[Records from a data collection]
:::::
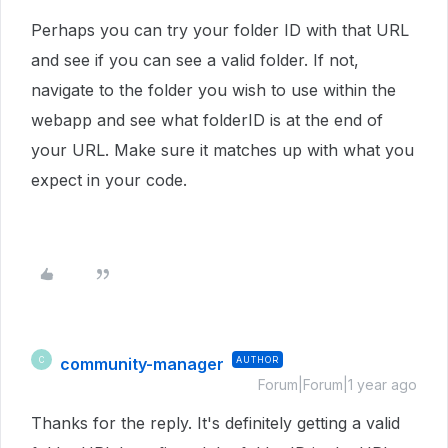
Perhaps you can try your folder ID with that URL
and see if you can see a valid folder. If not,
navigate to the folder you wish to use within the
webapp and see what folderID is at the end of
your URL. Make sure it matches up with what you
expect in your code.
community-manager
AUTHOR
C
Forum|Forum|1 year ago
Thanks for the reply. It's definitely getting a valid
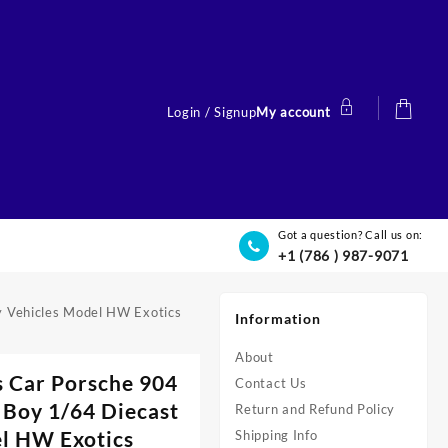
Login / Signup
My account
Got a question? Call us on:
+1 (786 ) 987-9071
y Vehicles Model HW Exotics
Information
About
s Car Porsche 904
Contact Us
 Boy 1/64 Diecast
Return and Refund Policy
el HW Exotics
Shipping Info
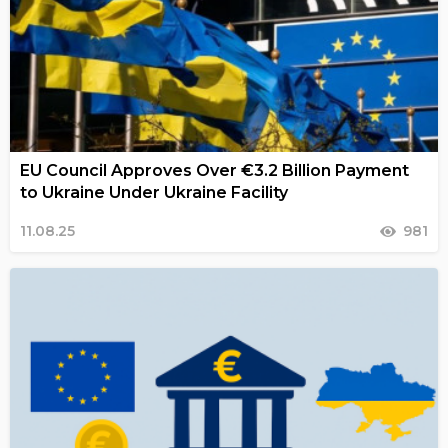
EU Council Approves Over €3.2 Billion Payment
to Ukraine Under Ukraine Facility
11.08.25
981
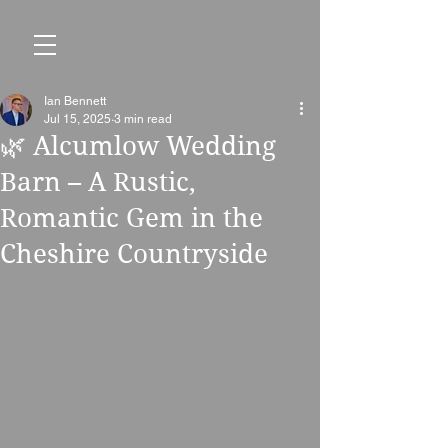
Ian Bennett
Jul 15, 2025
3 min read
🌿 Alcumlow Wedding
Barn – A Rustic,
Romantic Gem in the
Cheshire Countryside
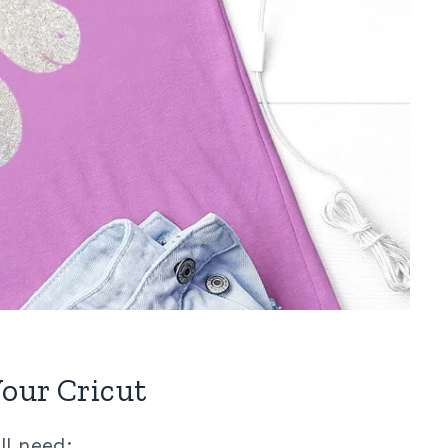
our Cricut
ll need:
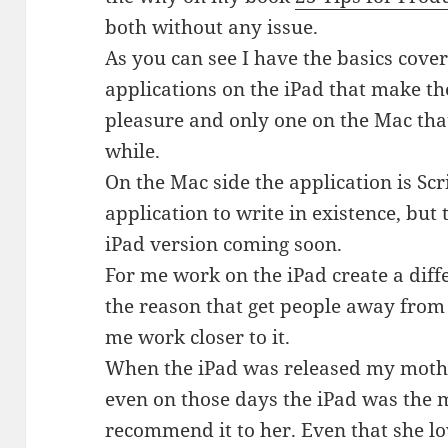
both without any issue.
As you can see I have the basics cover
applications on the iPad that make t
pleasure and only one on the Mac th
while.
On the Mac side the application is Scr
application to write in existence, but
iPad version coming soon.
For me work on the iPad create a diffe
the reason that get people away fro
me work closer to it.
When the iPad was released my mothe
even on those days the iPad was the m
recommend it to her. Even that she lo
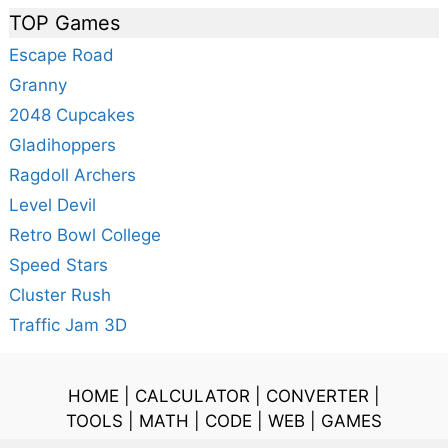
TOP Games
Escape Road
Granny
2048 Cupcakes
Gladihoppers
Ragdoll Archers
Level Devil
Retro Bowl College
Speed Stars
Cluster Rush
Traffic Jam 3D
HOME
|
CALCULATOR
|
CONVERTER
|
TOOLS
|
MATH
|
CODE
|
WEB
|
GAMES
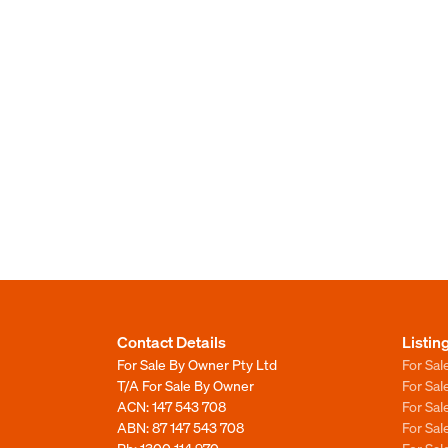
Contact Details
Listin
For Sale By Owner Pty Ltd
For Sal
T/A For Sale By Owner
For Sa
ACN: 147 543 708
For Sa
ABN: 87 147 543 708
For Sa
:::::
◆ The task
Repeat the lines exactly as they stand, from the opening line of the data through the line with "both without any issue.". Pictures stay out of the copy.

◆ Result below
Perhaps you can try your folder ID with that URL
and see if you can see a valid folder. If not,
navigate to the folder you wish to use within the
webapp and see what folderID is at the end of
your URL. Make sure it matches up with what you
expect in your code.
community-manager
AUTHOR
C
Forum|Forum|1 year ago
Thanks for the reply. It's definitely getting a valid
Login / Signup
My account
Got a question? Call us on:
+1 (786 ) 987-9071
y Vehicles Model HW Exotics
Information
About
s Car Porsche 904
Contact Us
 Boy 1/64 Diecast
Return and Refund Policy
el HW Exotics
Shipping Info
EU Council Approves Over €3.2 Billion Payment
to Ukraine Under Ukraine Facility
11.08.25
981
Ian Bennett
Jul 15, 2025
3 min read
🌿 Alcumlow Wedding
Barn – A Rustic,
Romantic Gem in the
Cheshire Countryside
our Cricut
ll need:
both without any issue.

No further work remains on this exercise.